La réalité actuelle nous montre une société indubitablement fragmentée, un constat qui n’est pas sans rappeler la fragmentation d’un disque dur mécanique. Ce phénomène, bien que technique, illustre parfaitement notre condition : comme ces petits fragments de données isolés, nous nous retrouvons en grappes, en tribus, en différents groupes et sous-groupes qui modifient radicalement la dynamique entre la sphère politique et nous, citoyens.
Ce nouvel ordre social est fortement influencé par notre connexion presque permanente à Internet, une entité omniprésente qui a révolutionné notre manière de vivre, de penser et d’interagir. Nous sommes tous, dans une large mesure, des entités autonomes qui disposent de leurs propres opinions sur presque tout. Chaque idée, chaque conviction, chaque pensée, même biaisée, trouve une place dans notre système de croyances, tant qu’elle est partagée par d’autres. Cette profusion d’opinions et de perspectives n’est pas sans conséquences sur notre société.

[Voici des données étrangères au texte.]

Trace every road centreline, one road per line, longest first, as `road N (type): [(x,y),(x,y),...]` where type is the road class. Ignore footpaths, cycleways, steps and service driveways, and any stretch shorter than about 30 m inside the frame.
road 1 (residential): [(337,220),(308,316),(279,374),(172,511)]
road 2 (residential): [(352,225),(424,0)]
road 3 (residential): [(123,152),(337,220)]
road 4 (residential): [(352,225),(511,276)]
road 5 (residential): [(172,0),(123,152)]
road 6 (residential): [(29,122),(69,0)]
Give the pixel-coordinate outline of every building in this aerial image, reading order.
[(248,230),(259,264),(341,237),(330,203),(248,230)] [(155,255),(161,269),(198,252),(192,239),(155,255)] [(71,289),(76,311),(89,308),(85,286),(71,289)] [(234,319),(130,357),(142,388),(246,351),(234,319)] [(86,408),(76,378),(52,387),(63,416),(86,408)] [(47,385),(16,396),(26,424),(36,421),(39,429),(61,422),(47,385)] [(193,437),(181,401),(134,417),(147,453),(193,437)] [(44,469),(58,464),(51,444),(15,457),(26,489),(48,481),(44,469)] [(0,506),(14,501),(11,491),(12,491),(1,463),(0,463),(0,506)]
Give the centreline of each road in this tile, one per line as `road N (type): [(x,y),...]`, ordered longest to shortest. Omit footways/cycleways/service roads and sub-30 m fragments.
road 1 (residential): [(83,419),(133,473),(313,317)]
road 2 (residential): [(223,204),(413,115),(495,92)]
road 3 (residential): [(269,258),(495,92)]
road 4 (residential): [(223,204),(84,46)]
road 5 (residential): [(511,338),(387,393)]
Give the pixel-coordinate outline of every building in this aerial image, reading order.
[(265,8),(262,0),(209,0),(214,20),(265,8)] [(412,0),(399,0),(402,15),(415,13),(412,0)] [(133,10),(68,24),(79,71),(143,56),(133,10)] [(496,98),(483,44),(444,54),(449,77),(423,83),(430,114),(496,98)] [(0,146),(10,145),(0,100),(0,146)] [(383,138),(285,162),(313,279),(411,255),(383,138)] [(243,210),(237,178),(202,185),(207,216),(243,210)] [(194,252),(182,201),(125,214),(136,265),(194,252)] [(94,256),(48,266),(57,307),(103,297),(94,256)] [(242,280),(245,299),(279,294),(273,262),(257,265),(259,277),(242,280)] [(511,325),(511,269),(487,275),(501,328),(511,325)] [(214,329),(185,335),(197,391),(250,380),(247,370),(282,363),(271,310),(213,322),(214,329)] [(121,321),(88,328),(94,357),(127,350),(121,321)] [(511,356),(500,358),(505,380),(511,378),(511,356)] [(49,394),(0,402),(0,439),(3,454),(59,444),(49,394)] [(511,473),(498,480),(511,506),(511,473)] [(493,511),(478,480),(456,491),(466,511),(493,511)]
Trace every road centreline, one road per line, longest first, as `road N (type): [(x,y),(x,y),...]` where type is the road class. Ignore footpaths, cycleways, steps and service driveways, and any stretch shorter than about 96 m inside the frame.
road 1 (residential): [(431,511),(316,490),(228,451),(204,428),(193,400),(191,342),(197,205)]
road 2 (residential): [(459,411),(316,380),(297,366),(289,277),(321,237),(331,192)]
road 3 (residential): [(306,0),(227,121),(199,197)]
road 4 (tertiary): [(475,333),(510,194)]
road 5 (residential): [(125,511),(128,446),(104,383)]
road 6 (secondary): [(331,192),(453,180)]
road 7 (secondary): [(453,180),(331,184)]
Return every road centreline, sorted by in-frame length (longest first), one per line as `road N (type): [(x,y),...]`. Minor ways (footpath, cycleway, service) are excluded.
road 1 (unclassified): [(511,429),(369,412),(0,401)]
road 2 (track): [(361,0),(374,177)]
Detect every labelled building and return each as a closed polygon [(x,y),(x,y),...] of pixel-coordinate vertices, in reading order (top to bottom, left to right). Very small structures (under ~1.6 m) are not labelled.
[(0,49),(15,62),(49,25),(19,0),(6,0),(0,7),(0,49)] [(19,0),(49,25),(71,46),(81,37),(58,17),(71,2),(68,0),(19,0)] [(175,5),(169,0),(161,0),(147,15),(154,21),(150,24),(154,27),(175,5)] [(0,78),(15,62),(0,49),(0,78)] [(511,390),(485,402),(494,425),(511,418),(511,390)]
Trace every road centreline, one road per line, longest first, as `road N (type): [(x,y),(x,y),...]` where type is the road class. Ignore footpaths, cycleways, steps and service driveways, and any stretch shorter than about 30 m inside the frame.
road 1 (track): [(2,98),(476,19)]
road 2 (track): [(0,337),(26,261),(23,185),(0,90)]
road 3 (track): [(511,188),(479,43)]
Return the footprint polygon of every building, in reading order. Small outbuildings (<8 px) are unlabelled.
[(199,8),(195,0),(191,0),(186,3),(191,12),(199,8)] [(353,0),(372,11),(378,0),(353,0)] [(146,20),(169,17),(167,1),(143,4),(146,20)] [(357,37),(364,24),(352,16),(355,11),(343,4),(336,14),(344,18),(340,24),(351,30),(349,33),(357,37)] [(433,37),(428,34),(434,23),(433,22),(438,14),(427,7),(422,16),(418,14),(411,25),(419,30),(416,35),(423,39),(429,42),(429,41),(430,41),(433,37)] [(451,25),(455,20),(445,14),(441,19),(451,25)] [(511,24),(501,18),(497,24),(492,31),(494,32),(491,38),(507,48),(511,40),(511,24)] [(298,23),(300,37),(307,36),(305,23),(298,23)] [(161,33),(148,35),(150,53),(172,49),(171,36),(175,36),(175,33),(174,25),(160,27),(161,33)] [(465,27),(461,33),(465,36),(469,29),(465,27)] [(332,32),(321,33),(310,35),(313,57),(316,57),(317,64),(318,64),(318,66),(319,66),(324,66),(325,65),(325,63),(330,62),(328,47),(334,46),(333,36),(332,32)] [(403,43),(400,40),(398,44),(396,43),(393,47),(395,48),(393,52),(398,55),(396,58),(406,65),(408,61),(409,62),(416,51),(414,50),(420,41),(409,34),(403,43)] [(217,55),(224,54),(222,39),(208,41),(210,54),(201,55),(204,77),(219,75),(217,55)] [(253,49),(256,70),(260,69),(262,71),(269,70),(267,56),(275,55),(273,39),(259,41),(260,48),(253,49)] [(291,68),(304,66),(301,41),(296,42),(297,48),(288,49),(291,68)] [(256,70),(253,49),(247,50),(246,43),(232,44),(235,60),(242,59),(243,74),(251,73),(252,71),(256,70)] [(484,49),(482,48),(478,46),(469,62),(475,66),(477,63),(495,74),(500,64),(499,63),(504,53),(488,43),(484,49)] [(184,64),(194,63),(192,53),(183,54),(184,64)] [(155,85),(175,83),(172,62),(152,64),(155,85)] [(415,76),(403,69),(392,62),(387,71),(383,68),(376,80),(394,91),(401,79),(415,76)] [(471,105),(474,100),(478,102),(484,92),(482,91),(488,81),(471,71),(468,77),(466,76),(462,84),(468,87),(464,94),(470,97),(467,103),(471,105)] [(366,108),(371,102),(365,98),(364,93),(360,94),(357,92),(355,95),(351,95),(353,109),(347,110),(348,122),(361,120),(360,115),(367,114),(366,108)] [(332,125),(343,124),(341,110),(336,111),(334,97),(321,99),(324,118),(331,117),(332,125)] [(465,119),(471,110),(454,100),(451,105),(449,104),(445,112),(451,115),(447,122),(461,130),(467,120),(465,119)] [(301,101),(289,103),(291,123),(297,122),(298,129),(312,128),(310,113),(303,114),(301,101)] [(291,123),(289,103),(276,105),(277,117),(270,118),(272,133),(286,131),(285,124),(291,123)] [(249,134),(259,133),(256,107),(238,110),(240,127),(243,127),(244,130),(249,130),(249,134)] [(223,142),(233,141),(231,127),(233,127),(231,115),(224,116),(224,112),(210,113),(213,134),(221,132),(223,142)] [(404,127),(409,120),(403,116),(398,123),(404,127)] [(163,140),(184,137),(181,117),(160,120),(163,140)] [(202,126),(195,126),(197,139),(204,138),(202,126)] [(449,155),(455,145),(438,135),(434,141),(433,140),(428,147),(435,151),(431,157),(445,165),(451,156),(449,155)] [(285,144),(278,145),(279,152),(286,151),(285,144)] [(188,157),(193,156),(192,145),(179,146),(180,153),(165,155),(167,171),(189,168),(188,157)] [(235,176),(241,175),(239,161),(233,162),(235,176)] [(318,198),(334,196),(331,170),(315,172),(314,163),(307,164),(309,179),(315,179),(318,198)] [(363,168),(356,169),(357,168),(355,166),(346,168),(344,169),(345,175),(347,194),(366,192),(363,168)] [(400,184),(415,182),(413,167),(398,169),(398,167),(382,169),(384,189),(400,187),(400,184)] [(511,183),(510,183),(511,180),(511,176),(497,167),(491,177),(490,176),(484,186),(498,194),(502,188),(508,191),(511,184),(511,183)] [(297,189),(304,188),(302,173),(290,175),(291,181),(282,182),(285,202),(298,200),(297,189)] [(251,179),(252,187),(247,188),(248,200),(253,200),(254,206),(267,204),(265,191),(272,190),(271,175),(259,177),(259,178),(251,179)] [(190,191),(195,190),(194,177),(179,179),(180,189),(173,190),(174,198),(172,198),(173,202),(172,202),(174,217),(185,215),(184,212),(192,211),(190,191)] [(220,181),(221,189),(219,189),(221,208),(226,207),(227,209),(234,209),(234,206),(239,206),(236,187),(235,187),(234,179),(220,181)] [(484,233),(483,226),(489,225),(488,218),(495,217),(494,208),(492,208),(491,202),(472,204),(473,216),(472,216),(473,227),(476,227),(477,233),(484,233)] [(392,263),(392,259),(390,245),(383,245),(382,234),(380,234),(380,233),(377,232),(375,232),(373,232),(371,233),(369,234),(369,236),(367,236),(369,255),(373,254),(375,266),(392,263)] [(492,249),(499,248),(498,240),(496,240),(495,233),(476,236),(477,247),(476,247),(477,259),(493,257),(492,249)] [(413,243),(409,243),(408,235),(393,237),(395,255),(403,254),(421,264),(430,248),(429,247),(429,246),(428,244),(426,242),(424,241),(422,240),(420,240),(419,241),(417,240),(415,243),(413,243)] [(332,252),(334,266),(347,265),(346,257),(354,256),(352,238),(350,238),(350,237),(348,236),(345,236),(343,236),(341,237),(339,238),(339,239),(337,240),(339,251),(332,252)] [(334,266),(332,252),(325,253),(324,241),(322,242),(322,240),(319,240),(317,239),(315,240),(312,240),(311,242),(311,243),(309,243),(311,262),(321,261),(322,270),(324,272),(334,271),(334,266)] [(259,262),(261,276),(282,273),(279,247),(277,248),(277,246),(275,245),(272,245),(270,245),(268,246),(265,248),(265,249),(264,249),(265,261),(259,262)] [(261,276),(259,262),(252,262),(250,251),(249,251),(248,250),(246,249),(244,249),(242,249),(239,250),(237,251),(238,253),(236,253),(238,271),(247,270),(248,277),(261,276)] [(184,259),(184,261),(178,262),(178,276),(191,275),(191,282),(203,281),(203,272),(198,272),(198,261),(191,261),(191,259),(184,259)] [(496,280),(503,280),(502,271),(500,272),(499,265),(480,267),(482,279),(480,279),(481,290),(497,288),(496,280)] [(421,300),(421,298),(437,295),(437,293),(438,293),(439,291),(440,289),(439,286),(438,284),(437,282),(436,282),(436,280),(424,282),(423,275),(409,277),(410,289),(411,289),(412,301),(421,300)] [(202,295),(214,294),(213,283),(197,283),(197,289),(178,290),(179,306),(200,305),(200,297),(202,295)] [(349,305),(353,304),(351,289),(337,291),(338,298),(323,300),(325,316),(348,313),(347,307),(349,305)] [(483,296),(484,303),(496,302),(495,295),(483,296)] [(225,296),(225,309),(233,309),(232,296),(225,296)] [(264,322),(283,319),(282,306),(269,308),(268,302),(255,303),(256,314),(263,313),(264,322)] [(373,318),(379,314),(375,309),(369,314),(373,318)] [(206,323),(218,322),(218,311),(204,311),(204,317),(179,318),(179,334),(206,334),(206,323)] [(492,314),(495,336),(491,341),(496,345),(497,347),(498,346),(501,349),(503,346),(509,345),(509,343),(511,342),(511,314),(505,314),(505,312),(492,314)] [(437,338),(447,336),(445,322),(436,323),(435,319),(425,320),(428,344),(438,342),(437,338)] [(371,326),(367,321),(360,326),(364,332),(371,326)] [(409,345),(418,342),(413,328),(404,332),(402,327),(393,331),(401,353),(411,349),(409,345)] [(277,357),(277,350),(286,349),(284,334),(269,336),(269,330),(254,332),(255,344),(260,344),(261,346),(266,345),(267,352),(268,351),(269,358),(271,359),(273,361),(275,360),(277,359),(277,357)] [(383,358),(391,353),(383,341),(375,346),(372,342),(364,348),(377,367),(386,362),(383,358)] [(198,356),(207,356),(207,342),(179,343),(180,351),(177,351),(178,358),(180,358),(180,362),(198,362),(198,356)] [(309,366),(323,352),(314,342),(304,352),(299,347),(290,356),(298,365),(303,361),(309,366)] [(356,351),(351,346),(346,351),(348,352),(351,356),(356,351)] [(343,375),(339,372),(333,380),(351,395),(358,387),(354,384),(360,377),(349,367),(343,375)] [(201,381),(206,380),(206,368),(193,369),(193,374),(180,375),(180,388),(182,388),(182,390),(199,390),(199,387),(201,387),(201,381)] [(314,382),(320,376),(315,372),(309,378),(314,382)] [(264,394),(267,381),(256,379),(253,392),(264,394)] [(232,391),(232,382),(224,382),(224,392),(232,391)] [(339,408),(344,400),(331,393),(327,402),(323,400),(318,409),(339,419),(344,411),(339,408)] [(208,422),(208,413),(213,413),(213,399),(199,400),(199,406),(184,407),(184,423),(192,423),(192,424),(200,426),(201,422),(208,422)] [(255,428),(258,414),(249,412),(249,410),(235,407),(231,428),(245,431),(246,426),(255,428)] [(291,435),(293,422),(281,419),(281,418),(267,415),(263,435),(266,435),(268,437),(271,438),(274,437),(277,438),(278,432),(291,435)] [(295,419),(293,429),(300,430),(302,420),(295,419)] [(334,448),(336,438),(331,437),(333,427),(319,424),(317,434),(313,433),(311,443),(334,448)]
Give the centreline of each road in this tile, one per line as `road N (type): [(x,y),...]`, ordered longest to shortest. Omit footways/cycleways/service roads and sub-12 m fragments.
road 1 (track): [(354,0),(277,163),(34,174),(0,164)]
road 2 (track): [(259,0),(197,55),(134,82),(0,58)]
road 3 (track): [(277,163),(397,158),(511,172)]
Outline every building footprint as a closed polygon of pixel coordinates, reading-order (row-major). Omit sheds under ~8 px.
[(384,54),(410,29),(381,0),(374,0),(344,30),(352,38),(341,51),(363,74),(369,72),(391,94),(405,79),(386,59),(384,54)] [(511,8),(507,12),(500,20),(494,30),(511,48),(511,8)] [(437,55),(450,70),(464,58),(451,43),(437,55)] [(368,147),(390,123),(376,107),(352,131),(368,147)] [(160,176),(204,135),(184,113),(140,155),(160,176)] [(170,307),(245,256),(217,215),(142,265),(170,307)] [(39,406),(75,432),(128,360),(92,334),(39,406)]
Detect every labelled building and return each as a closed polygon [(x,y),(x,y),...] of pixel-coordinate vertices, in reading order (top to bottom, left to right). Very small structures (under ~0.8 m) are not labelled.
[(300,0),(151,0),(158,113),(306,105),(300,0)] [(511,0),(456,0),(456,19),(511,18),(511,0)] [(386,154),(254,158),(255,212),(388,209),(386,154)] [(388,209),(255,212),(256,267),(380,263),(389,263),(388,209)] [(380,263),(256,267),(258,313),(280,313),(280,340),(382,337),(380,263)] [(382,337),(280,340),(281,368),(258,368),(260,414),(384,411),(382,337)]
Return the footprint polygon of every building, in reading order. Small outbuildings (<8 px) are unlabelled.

Ainsi évoluons-nous, pour le meilleur et pour le pire. Le divorce avec Internet n’est pas envisageable. Comment alors, face à cette réalité inéluctable, nous adapter ? Comment réussir la défragmentation nécessaire qui permettrait à notre société de se rapprocher du consensus, de devenir plus unie, du moins autour de certains enjeux fondamentaux ?
Il me semble primordial de débuter par une lutte intense contre le cynisme grandissant chez les citoyens. Cette lutte ne doit pas être seulement discursive ou théorique, elle doit se manifester par des actions tangibles et porteuses. La tâche de combattre le cynisme doit être une mission portée par l’ensemble de la classe politique. Pour appréhender cette situation de manière optimale, il est nécessaire d’étudier les facteurs majeurs ayant conduit à l’aliénation des citoyens vis-à-vis de la sphère politique. Certains exemples sont particulièrement marquants :
- Un gouvernement qui abdique son engagement de réformer notre système électoral ;
- Un gouvernement qui se comporte de façon contradictoire à ses propres promesses électorales ;
- Un rapprochement excessif entre la classe politique et le monde des affaires ;
- Une négation systématique de problématiques sociales indéniables ;
- La façon dont le pouvoir est convoité, exercé, manipulé ;
- Un machiavélisme obsolète et incohérent avec nos valeurs contemporaines ;
- Un autoritarisme désuet et mal adapté.
Il ne faut pas oublier que l’indépendance constitue la pierre angulaire de nos valeurs et de nos ambitions. L’objectif ne consiste pas simplement à réformer le système en place, mais de reconsidérer en profondeur notre approche de la gouvernance.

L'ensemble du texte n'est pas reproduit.